Mon Dieu, que j’ai eu raison de me tenir à quatre cents lieues pendant que le Siècle fait son premier effet à Paris ! Je n’aurais pas seulement à essuyer les plaintes de trente personnes qui trouvent que je n’ai pas dit assez de bien de leurs arrière-cousins ; mais que ne diraient point et les jésuites, et les sorbonniqueurs, e tutti quanti ! je vous ai déjà mandé que mon absence seule peut leur imposer silence. Ils respecteront alors la vérité, plus forte qu’eux, et craindront que je n’en dise davantage ; mais moi, habitant de Paris, je serais dénoncé à l’archevêque, au nonce, au Mirepoix, au procureur général et à Fréron.

Je vous le dis encore : Regnum meum non est hinc[5]. Dieu me préserve d’être à Paris dans le temps que la seconde édition fera du bruit ! On me traiterait comme l’abbé de Prades ; mais je connais mon cher pays : dans deux mois on n’y pensera plus. L’ouvrage sera approuvé de tous les honnêtes gens, les autres se tairont, et alors je viendrai jouir de la plus douce consolation de ma vie, du bonheur de vous voir, après lequel je soupire, mais qu’une nécessité malheureuse m’a obligé de différer. Conservez-moi votre amitié, si vous voulez que je revoie Paris. Je vais revoir Amélie, et m’animer à suivre vos conseils et à rendre l’ouvrage meilleur ; mais un bon conseil ne suffit pas, il faut un bon moment de génie, ou l’on est un juste à qui la grâce manque.

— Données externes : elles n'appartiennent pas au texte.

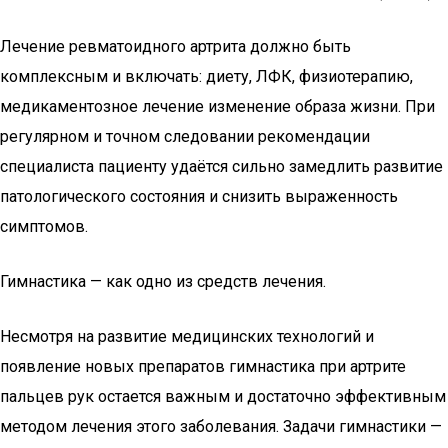
Лечение ревматоидного артрита должно быть
комплексным и включать: диету, ЛФК, физиотерапию,
медикаментозное лечение изменение образа жизни. При
регулярном и точном следовании рекомендации
специалиста пациенту удаётся сильно замедлить развитие
патологического состояния и снизить выраженность
симптомов.
Гимнастика — как одно из средств лечения.
Несмотря на развитие медицинских технологий и
появление новых препаратов гимнастика при артрите
пальцев рук остается важным и достаточно эффективным
методом лечения этого заболевания. Задачи гимнастики —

Mille tendres respects aux anges. Je vous supplie de vouloir bien m’écrire, ou de faire écrire par la prochaine poste en quelle année est mort cet homme moitié philosophe et moitié fou, nommé l’abbé de Saint-Pierre,

  1. D’Argental voulait que Voltaire parlât de l’obstination quels comte Charles de Ferriol, son oncle, mit à paraître avec une épée devant Mustapha II, le 20 décembre 1699.
  2. Le droit de franchise et d’asile ; voyez tome XIV, page 293.
  3. Voyez tome XV, page 60 ; et ci-dessus, la lettre 2329.
  4. Mémoires de Gramont, chap. iii.
  5. Évangile de saint Jean, chap. xviii, v. 36.